_JOB_
Work out how many lines in the items below contain the word "Umzug". Case counts, and the reply should be that number alone.

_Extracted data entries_
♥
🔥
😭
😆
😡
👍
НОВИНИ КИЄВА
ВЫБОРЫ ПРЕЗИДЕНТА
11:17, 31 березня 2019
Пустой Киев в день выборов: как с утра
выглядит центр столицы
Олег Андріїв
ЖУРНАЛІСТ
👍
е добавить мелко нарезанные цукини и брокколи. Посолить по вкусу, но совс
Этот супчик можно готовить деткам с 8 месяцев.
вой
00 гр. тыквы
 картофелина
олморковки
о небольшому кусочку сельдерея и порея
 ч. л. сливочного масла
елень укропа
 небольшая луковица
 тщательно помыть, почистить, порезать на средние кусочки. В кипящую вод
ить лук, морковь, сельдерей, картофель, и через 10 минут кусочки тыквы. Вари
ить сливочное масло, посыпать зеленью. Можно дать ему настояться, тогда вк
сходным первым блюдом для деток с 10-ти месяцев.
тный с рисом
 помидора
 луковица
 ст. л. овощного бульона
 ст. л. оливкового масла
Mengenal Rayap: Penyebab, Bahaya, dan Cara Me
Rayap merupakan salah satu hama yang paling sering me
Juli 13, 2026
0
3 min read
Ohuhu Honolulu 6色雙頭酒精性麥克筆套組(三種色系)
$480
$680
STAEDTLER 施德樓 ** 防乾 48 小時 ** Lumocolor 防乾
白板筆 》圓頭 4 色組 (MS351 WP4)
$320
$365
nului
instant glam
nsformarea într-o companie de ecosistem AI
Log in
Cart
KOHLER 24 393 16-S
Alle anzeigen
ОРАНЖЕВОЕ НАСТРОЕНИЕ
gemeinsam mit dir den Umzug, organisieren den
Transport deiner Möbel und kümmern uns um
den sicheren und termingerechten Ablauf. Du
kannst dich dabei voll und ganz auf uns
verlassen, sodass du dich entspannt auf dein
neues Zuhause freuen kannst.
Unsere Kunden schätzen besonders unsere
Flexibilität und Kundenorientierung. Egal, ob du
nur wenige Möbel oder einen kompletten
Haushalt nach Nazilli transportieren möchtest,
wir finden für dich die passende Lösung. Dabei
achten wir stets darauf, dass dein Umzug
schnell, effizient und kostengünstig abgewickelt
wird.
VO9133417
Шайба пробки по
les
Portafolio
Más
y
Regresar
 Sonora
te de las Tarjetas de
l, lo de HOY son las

_WRITTEN SOLUTION_
2